Artigo 17.º (Direito e deveres dos Grupos de Trabalho)
1. Constituem direitos dos Grupos de Trabalho:
  • Definirem os seus objetivos específicos;
  • Definirem o seu modelo organizativo;
  • Definirem e proporem ao Conselho de Administração as suas atividades a desenvolver.
2. Constituem deveres dos Grupos de Trabalho:
  • Estarem totalmente sujeitos à missão e aos objetivos da Associação CELTUS;
  • Elegerem um representante geral do Grupo de Trabalho;
  • Proporem todas as suas futuras atividades nas reuniões de coordenação ao Conselho de Administração;
  • Apenas desenvolverem as atividades aprovadas expressamente pelo Conselho de Administração;
  • Desenvolverem atas e reportarem todas as suas atividades passadas nas reuniões de coordenação do Conselho de Administração;
  • Existir um associado efetivo da Associação CELTUS em cada um dos Grupos de Trabalho constituídos e aprovados pelo Conselho de Administração;
  • Os membros dos grupos de trabalho que não sejam associados efetivos têm a obrigação de regerem a sua participação pelo Guia do Voluntário.
Artigo 18.º (Entidades terceiras prestadoras de serviços especializados)
A Associação CELTUS poderá, sempre em consonância com os objetivos e missão que tem definidos nos artigos 2.º e 3.º, contratar trabalhadores especializados ou empresas especializadas; Todos os contratos a celebrar com os trabalhadores especializados ou empresas especializadas deverão ser definidos, avaliados, decididos e acompanhados pelo Conselho de Administração da Associação CELTUS.

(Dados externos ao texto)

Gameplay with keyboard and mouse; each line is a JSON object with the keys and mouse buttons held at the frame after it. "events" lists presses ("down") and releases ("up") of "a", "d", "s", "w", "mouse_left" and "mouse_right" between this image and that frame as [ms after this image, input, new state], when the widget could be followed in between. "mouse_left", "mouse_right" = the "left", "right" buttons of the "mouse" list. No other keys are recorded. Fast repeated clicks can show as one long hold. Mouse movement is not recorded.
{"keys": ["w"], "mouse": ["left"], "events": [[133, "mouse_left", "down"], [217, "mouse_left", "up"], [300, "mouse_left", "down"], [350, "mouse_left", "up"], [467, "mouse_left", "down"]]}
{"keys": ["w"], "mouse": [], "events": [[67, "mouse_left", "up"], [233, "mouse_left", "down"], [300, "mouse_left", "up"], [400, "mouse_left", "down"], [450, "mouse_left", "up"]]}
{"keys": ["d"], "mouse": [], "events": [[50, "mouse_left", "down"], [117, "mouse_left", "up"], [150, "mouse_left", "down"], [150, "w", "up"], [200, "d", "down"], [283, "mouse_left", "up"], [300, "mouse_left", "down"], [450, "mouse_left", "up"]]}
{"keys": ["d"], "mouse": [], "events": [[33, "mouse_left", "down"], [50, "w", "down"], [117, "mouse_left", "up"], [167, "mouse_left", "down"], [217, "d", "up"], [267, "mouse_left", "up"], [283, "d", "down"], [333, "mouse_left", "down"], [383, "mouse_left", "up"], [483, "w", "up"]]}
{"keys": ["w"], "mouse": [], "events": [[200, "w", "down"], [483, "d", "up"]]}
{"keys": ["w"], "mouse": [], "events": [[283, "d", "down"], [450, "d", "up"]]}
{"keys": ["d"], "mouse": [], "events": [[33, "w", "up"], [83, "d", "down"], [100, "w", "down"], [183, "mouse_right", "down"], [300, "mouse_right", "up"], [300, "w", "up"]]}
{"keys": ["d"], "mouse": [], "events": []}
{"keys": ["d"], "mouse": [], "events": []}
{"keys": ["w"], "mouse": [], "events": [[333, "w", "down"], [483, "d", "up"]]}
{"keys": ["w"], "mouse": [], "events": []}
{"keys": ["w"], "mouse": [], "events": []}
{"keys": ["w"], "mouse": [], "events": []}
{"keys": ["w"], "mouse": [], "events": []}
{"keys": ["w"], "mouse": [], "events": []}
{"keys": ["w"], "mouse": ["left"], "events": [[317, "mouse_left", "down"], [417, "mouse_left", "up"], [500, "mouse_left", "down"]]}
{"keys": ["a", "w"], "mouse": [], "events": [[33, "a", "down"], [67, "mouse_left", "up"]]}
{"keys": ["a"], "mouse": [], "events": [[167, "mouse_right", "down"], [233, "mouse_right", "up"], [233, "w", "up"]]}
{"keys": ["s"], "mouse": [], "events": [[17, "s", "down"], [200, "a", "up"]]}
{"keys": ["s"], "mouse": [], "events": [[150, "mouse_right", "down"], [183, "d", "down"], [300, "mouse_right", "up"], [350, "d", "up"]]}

Artigo 19.º (Dissolução e afetação de bens da Associação)
Em caso de dissolução voluntária, os bens da Associação CELTUS serão afetados segundo as regras determinadas em Assembleia Geral.
Artigo 20.º (Normas subsidiárias)
Nos casos omissos serão aplicáveis as normas legais existentes relativas às associações sem fins lucrativos.